When I negate
$ \forall x \in \mathbb R, T(x) \Rightarrow G(x) $
I get $ \exists x \in \mathbb R, T(x) \wedge \neg G(x) $
and NOT
$ \exists x \in \mathbb R, T(x) \Rightarrow \neg G(x) $
right?
What would it mean if I said $ \exists x \in \mathbb R, T(x) \Rightarrow \neg G(x) $ ? I know in symbolic logic a statement like $ \forall x \in \mathbb R, T(x) \Rightarrow G(x) $ means every T is a G, but what claim am I making between T & G with $ \exists x \in \mathbb R, T(x) \Rightarrow G(x) $ in simple everyday english if you can?
Thanks,
Best Answer
You're correct that the negation of $\forall x (T(x) \rightarrow G(x))$ is $\exists x (T(x) \wedge \neg G(x))$.
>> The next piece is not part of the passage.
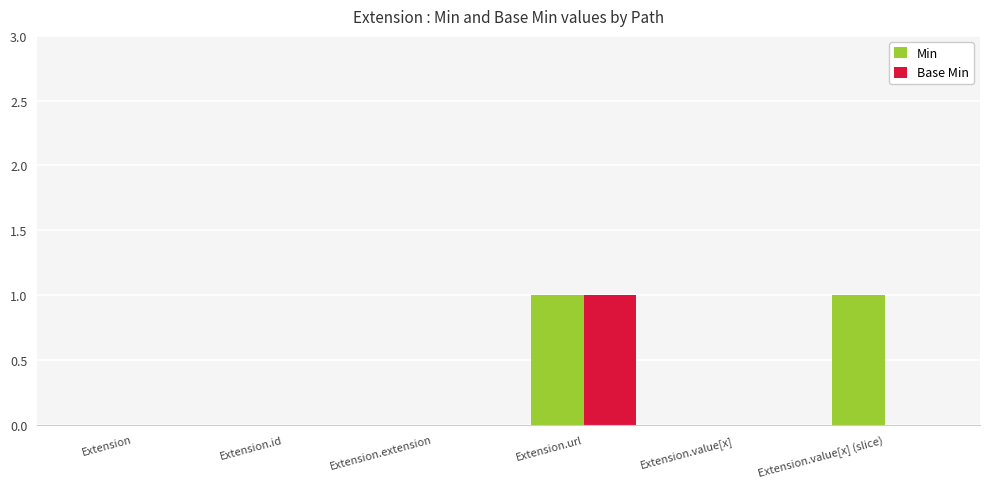

Reading left to right, extract all data points from this chart.

Min: 0	0	0	1	0	1
Base Min: 0	0	0	1	0	0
The short answer is that $\exists x (\varphi(x) \rightarrow \psi(x))$ doesn't really have a good English translation. You could try turning this into a disjunction, so that $\exists x (\varphi(x) \rightarrow \psi(x))$ becomes $\exists x (\neg \varphi(x) \vee \psi(x))$. But this is equivalent to $\exists x \neg\varphi(x) \vee \exists x \psi(x)$, which just says "There either exists something which is not $\varphi$ or there exists something which is $\psi$. That's the best you're going to get though. $\exists x (\varphi(x) \rightarrow \psi(x))$ is just something that doesn't have a good translation because it's a rather weak statement.
Contrast this with the dual problem $\forall x (\varphi(x) \wedge \psi(x))$, which is a rather strong statement, saying "Everything is both a $\varphi$ and a $\psi$."